Morgan Stanley shares, for example, last week fell as much as 59 per cent in the two days after the Wall Street investment bank posted quarterly results that easily topped forecasts.

Banks worldwide have suffered more than $500 billion of writedowns and loan losses since the global credit crisis began more than a year ago.

Before Friday, this had weighed heavily on the banking shares, with the broad Standard & Poor's Financials Index down more than 46 per cent from its record high in May 2007.

The crisis grew more acute this month, with government takeovers of mortgage companies Fannie Mae and Freddie Mac, the bankruptcy of Lehman Brothers, Bank of America Corp's shotgun agreement to buy Merrill Lynch & Co, and a bailout of the insurer American International Group Inc. This came just six months after a government-backed rescue of Bear Stearns Cos.

Meanwhile, mortgage losses have battered Washington Mutual Inc, causing the largest US savings and loan association to put itself up for sale. And Wach-ovia Corp declared an entire $122 billion adjustable-rate mortgage portfolio "distressed".

Walking wounded

Bad risk management has resulted in many lenders among the "walking wounded", Bank of America chief executive Kenneth Lewis said on Friday. "More institutions will muddle through, attract new capital or merge to survive," he said. The economy may stay sluggish "well into next year," he said.
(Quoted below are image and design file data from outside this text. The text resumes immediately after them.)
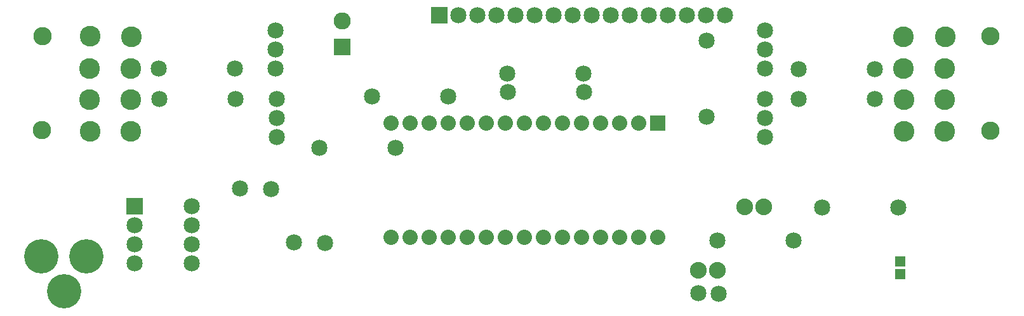
<source format=gts>
G04 MADE WITH FRITZING*
G04 WWW.FRITZING.ORG*
G04 DOUBLE SIDED*
G04 HOLES PLATED*
G04 CONTOUR ON CENTER OF CONTOUR VECTOR*
%ASAXBY*%
%FSLAX23Y23*%
%MOIN*%
%OFA0B0*%
%SFA1.0B1.0*%
%ADD10C,0.085000*%
%ADD11C,0.096614*%
%ADD12C,0.109055*%
%ADD13C,0.080000*%
%ADD14C,0.090000*%
%ADD15C,0.088000*%
%ADD16C,0.180000*%
%ADD17R,0.085000X0.085000*%
%ADD18R,0.080000X0.079972*%
%ADD19R,0.090000X0.090000*%
%ADD20R,0.053307X0.057244*%
%ADD21R,0.001000X0.001000*%
%LNMASK1*%
G90*
G70*
G54D10*
X2225Y1596D03*
X2325Y1596D03*
X2425Y1596D03*
X2525Y1596D03*
X2625Y1596D03*
X2725Y1596D03*
X2825Y1596D03*
X2925Y1596D03*
X3025Y1596D03*
X3125Y1596D03*
X3225Y1596D03*
X3325Y1596D03*
X3425Y1596D03*
X3525Y1596D03*
X3625Y1596D03*
X3725Y1596D03*
G54D11*
X138Y993D03*
X139Y1486D03*
X5118Y1489D03*
X5118Y992D03*
G54D12*
X390Y1486D03*
G54D13*
X3371Y1031D03*
X3271Y1031D03*
X3171Y1031D03*
X3071Y1031D03*
X2971Y1031D03*
X2871Y1031D03*
X2771Y1031D03*
X2671Y1031D03*
X2571Y1031D03*
X2471Y1031D03*
X2371Y1031D03*
X2271Y1031D03*
X2171Y1031D03*
X2071Y1031D03*
X1971Y1031D03*
X3371Y431D03*
X3271Y431D03*
X3171Y431D03*
X3071Y431D03*
X2971Y431D03*
X2871Y431D03*
X2771Y431D03*
X2671Y431D03*
X2571Y431D03*
X2471Y431D03*
X2371Y431D03*
X2271Y431D03*
X2171Y431D03*
X2071Y431D03*
X1971Y431D03*
G54D12*
X4878Y1319D03*
X4878Y1154D03*
G54D10*
X1365Y1316D03*
X1365Y1416D03*
X1365Y1516D03*
X1369Y1156D03*
X1369Y1056D03*
X1369Y956D03*
X3933Y1156D03*
X3933Y1056D03*
X3933Y956D03*
X3934Y1316D03*
X3934Y1416D03*
X3934Y1516D03*
X2980Y1291D03*
X2580Y1291D03*
X2985Y1195D03*
X2585Y1195D03*
X1592Y902D03*
X1992Y902D03*
X1870Y1171D03*
X2270Y1171D03*
G54D12*
X4879Y1484D03*
X606Y1484D03*
X4660Y1483D03*
X387Y1153D03*
X4662Y989D03*
X604Y987D03*
X387Y1317D03*
X4660Y1319D03*
X4664Y1153D03*
X605Y1154D03*
X603Y1319D03*
X390Y988D03*
X4878Y986D03*
G54D14*
X1712Y1432D03*
X1712Y1569D03*
G54D10*
X625Y594D03*
X925Y594D03*
X625Y494D03*
X925Y494D03*
X625Y394D03*
X925Y394D03*
X625Y294D03*
X925Y294D03*
X3627Y1464D03*
X3627Y1064D03*
X1340Y684D03*
X1623Y401D03*
X4082Y414D03*
X3682Y414D03*
X1176Y687D03*
X1459Y405D03*
X4511Y1315D03*
X4111Y1315D03*
X4511Y1157D03*
X4111Y1157D03*
X751Y1317D03*
X1151Y1317D03*
X754Y1159D03*
X1154Y1159D03*
G54D15*
X3828Y590D03*
X3928Y590D03*
G54D10*
X4235Y589D03*
X4635Y589D03*
X3689Y135D03*
X3583Y137D03*
G54D15*
X3684Y256D03*
X3584Y256D03*
G54D16*
X371Y332D03*
X135Y332D03*
X253Y147D03*
X371Y332D03*
X135Y332D03*
X253Y147D03*
G54D17*
X2224Y1597D03*
G54D18*
X3371Y1031D03*
G54D19*
X1712Y1432D03*
G54D17*
X625Y594D03*
G54D20*
X4644Y237D03*
X4644Y304D03*
G54D21*
D02*
G04 End of Mask1*
M02*
</source>
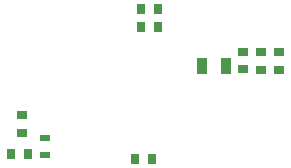
<source format=gbp>
%FSTAX23Y23*%
%MOIN*%
%SFA1B1*%

%IPPOS*%
%ADD28R,0.025591X0.035433*%
%ADD36R,0.035433X0.025591*%
%ADD63R,0.033465X0.023622*%
%ADD64R,0.034252X0.053937*%
%LNhsmm-1*%
%LPD*%
G54D28*
X00233Y-00575D03*
X00176D03*
X00233Y-00515D03*
X00176D03*
X00213Y-01015D03*
X00156D03*
X-00201Y-01D03*
X-00258D03*
G54D36*
X-0022Y-00871D03*
Y-00928D03*
X00635Y-00661D03*
Y-00718D03*
X00575Y-00661D03*
Y-00718D03*
X00515Y-0066D03*
Y-00717D03*
G54D63*
X-00145Y-01003D03*
Y-00946D03*
G54D64*
X00381Y-00705D03*
X00458D03*
M02*
</source>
Not all observers, of course, are as gloomy.

"I think we're seeing the problem children being taken out," said Anton Schutz, whose Burnham Financial Services Fund has outperformed 96 per cent of its peers over three years, according to Morningstar Inc.

"Nobody wants these companies to fail; nobody wants a run on them," he said. "But Fannie Mae, Freddie Mac, AIG, Leh-man, Bear Stearns, Merrill Lynch, they've all been solved. It doesn't mean banks won't have continuing issues; it's just that the risk of a large institution failing is behind us."